“Prepare your work outside; get everything ready for yourself in the field, and after that build your house.” – Proverbs 24:27
You can irritate others either by making New Year’s resolutions, or not making them. For the resolution-making snobs, they don’t really believe the resolution is valid unless they spend as much time telling other people about it as they do working to keep it. These sort of people are easy to spot because their blatant obnoxious self-aggrandizement. On the other hand, many more people prove irritating because of their steadfast, disciplined refusal to make any plans for self-improvement.
In the Reformed Christian community, I have found this latter group more widespread. There’s something about the primacy of God’s sovereignty that makes its adherents believe that anyone who breathes the word “resolution” must think he is earning his way into Heaven. Perhaps they assume that Jonathan Edwards, who wrote more resolutions than Oprah Winfrey has done vision boards, must have been using that word differently.
There is actually a certain smugness that accompanies a refusal to make resolutions. The non-resolver will proudly tout his achievement of another year without any commitments.

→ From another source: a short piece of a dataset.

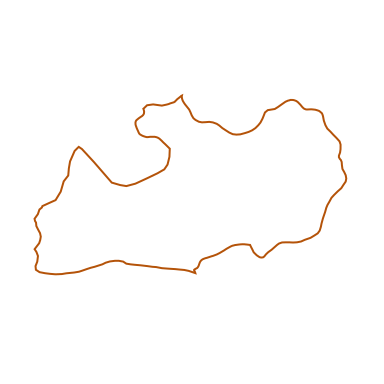 outline of Kapho, Pattani, Thailand, rotated 283°
{"feature_id": "78962969B23188971822264", "entity_name": "Kapho", "entity_type": "district", "adm_level": 2, "iso_a3": "THA", "parent_name": "Thailand", "parent_adm1": "Pattani", "projection": "natural_earth1", "projection_center": [101.548, 6.613], "detail": "fine", "context": "isolated", "style": "outline", "palette": "amber", "viewbox_px": 384, "rotation_deg": 283, "n_neighbors": 0, "source": "geoboundaries", "source_scale": "gbopen_adm2", "svg_char_len": 4164}
<svg xmlns="http://www.w3.org/2000/svg" viewBox="0 0 384 384"><g transform="rotate(283 192 192)"><path d="M283.7,160.5L283.3,160.0L282.3,159.3L281.8,158.9L279.9,157.4L279.2,156.8L277.7,155.9L276.9,155.4L276.0,154.8L275.9,154.8L275.7,154.5L275.3,154.1L274.0,151.8L273.1,150.3L272.5,149.6L272.2,149.0L271.4,147.5L269.4,143.2L268.6,134.4L266.4,128.7L262.4,126.1L262.2,125.9L260.8,126.7L259.7,127.2L259.4,127.3L258.8,127.4L258.4,127.4L258.0,127.5L257.6,127.5L257.0,127.4L256.7,127.3L256.4,127.2L255.9,127.0L255.3,126.6L255.0,126.4L254.6,126.1L254.0,125.5L253.6,125.1L251.7,123.4L250.5,122.5L250.0,122.1L249.6,121.8L249.0,121.5L248.6,121.4L248.2,121.3L247.9,121.3L247.3,121.3L246.9,121.3L246.2,121.5L245.4,121.7L244.9,121.9L244.5,122.1L243.6,122.6L243.4,122.8L242.2,123.5L240.3,124.9L238.9,126.0L238.4,126.3L237.3,127.2L236.9,127.6L236.7,128.0L236.5,128.3L236.3,128.8L236.0,129.8L235.8,130.5L235.7,130.8L235.5,132.0L235.3,134.1L235.3,134.5L235.3,135.5L235.4,136.1L235.5,136.4L235.7,137.1L236.1,138.1L236.3,138.6L236.6,139.7L236.9,141.1L237.1,142.1L237.4,143.4L237.4,144.3L237.4,145.4L237.3,145.8L237.2,146.6L237.1,146.8L236.8,147.8L236.5,148.5L236.2,149.0L234.9,151.3L234.7,151.5L233.6,153.3L232.7,154.9L229.2,160.6L221.2,162.1L213.2,162.0L207.8,159.9L202.5,154.2L195.0,144.8L187.4,135.0L183.0,126.7L182.6,120.5L183.1,111.7L199.2,89.6L209.1,75.1L210.5,71.5L209.3,70.7L205.6,68.4L194.4,66.3L187.3,66.7L180.2,67.7L173.5,64.6L162.8,64.0L153.4,60.9L149.0,55.1L144.6,49.4L143.1,49.2L140.6,47.3L135.7,46.8L130.5,44.6L128.4,45.6L127.1,46.9L123.8,48.0L120.9,50.4L117.7,53.2L114.5,54.7L111.0,54.9L107.7,54.6L100.9,51.5L98.6,53.9L95.0,56.3L89.3,56.9L84.6,56.2L81.1,57.4L79.6,61.5L79.8,66.8L79.9,68.0L80.3,71.9L81.1,77.5L82.8,83.7L84.5,87.8L87.0,95.2L88.9,99.8L90.7,102.8L93.1,106.6L95.4,110.4L97.2,113.9L101.4,121.0L103.7,123.8L105.9,127.7L107.7,132.6L108.5,136.2L108.7,140.6L107.4,144.1L107.7,148.5L108.2,152.6L109.0,158.3L109.8,165.6L110.2,170.2L110.8,174.0L111.0,179.7L111.7,184.4L112.5,189.4L113.1,193.0L113.7,197.7L114.3,202.0L114.4,206.5L113.7,213.5L114.4,213.1L115.4,212.4L115.5,212.3L116.3,211.6L116.7,211.6L117.0,211.8L117.7,212.5L118.5,213.4L119.1,214.1L119.6,214.4L120.3,214.7L121.0,214.9L121.8,215.1L123.0,215.2L124.6,215.4L125.4,215.5L125.9,215.7L126.3,215.8L127.3,216.3L127.8,216.6L128.8,217.5L129.5,218.4L130.6,220.1L131.3,221.5L131.5,221.8L134.0,225.9L134.2,226.4L136.7,230.2L137.3,230.9L138.7,232.6L142.6,236.7L143.5,237.5L144.7,238.7L147.5,241.8L147.9,242.3L148.1,242.6L148.8,243.5L149.0,244.0L150.1,246.1L150.3,246.8L150.6,247.5L151.4,249.6L151.9,251.1L152.5,253.1L152.8,254.5L152.9,255.4L153.2,257.8L153.4,259.9L153.5,260.5L152.3,261.4L149.6,263.7L147.1,265.7L144.9,269.3L143.7,272.5L143.7,274.2L144.3,275.9L145.4,276.9L147.9,278.1L150.5,279.8L153.7,282.6L159.7,286.9L161.4,288.4L163.1,291.1L163.9,294.1L164.9,298.4L165.5,301.8L166.6,305.6L168.3,309.4L170.8,312.7L174.0,317.8L177.2,321.1L180.0,323.8L183.1,325.1L187.0,325.4L190.5,325.3L195.5,325.5L199.6,325.9L202.4,326.2L206.8,326.4L209.8,326.9L213.7,328.1L217.7,329.2L221.1,331.1L225.5,333.9L229.3,336.6L232.9,337.9L236.7,339.4L239.8,339.3L242.9,338.0L245.7,335.8L248.3,333.4L252.0,332.0L254.9,331.1L256.6,329.9L257.6,328.5L259.0,327.3L260.5,327.0L263.7,327.4L267.1,327.1L271.6,326.1L274.5,324.4L277.1,320.7L279.7,316.6L281.9,313.4L284.2,309.6L287.1,307.0L291.2,304.4L295.3,302.6L296.7,301.8L297.9,300.9L298.4,300.0L299.1,298.7L299.6,297.5L299.8,295.6L299.9,293.5L299.5,290.2L299.0,288.1L298.3,285.7L298.1,284.5L298.3,282.9L298.6,282.0L299.7,280.2L301.4,278.0L303.4,274.9L303.9,273.7L304.1,273.3L304.4,271.2L304.4,269.8L303.9,267.3L303.1,266.0L302.7,265.1L301.0,262.8L298.8,260.8L296.8,259.0L294.2,256.7L291.5,254.0L290.1,250.6L288.8,247.4L285.9,245.2L282.4,244.7L279.3,244.2L275.1,243.1L272.0,241.6L268.5,239.4L265.6,236.7L263.3,233.7L261.4,230.5L259.0,226.0L257.9,222.3L257.5,218.7L258.3,214.9L259.7,211.0L261.1,207.2L263.0,203.5L264.0,200.8L264.5,196.7L264.2,193.0L263.0,189.2L262.1,186.0L262.0,182.9L263.0,179.2L264.2,176.8L266.6,174.5L269.3,172.6L271.7,170.7L274.0,167.8L275.9,165.4L277.2,164.0L278.9,162.4L280.9,161.2L282.9,160.5L283.7,160.5Z" fill="none" stroke="#b45309" stroke-width="2"/></g></svg>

He will then listen indulgently to the other lesser mortals who spend their days like ants, in ceaseless, harassed toil. He smiles sardonically, as if to say: When you are more sanctified like me, you will learn to only trust in God. You will stop striving, and learn to live by faith. You may eventually become more reformed like me, and realize that you can’t do anything by your own effort, but only with God’s strength.
This proverb, in concert with the rest of the Bible’s teachings, presents a more complex perspective which should spur us on to resolutions, even when we consistently fail to keep them. Psalm 127:1-2 says that “unless the Lord builds the house, the builders labor in vain.” But what it does not say is that “for the Lord to build the house, there should be no building, and certainly no blueprints.” That would be an absurd premise. Equally absurd would be proposing that churches or Christian businesses shouldn’t create budgets or set goals, because that would imply self-reliance instead of God-reliance.
God tells us to “prepare your work outside; get everything ready for yourself in the field, and then build the house.” What else is this except a command to make resolutions? Within a no-resolution mindset, the builder of the house would exercise stronger faith if he were to jump headfirst into his work. He would be counting on God to get it done, not relying on his own forethought.
It is likely that our reluctance to make resolutions is largely due to the personal stakes involved. When you sit on a committee, vision casting and setting organizational goals for the next five years, the whole matter may be viewed as more dry, distant, and impersonal. Of course, you want the organization to reach those goals. But of course, you also realize that those are just goals, and there are a lot of things you can’t control or account for and a lot of other people who have to do the work of actually making those goals happen.
However, when it comes to us, it is actually a lack of appreciation of God’s sovereignty that makes resolution-setting feel like a more daunting task. It feels as if when the goal is improving yourself, then you are relying primarily on…you. In reality, you would be better suited to making resolutions if you imagined yourself presenting a proposal for your tiny team to the boss of a large company. Maybe you have the right plan, maybe you don’t. Maybe you’re completely out of sync with where the company will go during the next year. Most assuredly, there is a lot you are not accounting for.
God, in his inscrutable wisdom, has decided to work in and through human agency. That does not mean that your plans can’t be thwarted and frustrated. It doesn’t mean that your weakness and laziness will not be exposed. It does mean abstaining from resolutions is itself a plan. It’s a plan for status quo, which, given the nature of our world, is an unrealistic one.
To give resolution-avoiders the benefit of the doubt, their approach can come from a healthy desire to avoid presuming on their own strength. But if we understand making resolutions not as making vows (which the Bible has serious warnings about), but as submitting proposals to our boss, then we have ample evidence that God delights in, and even commands such behavior.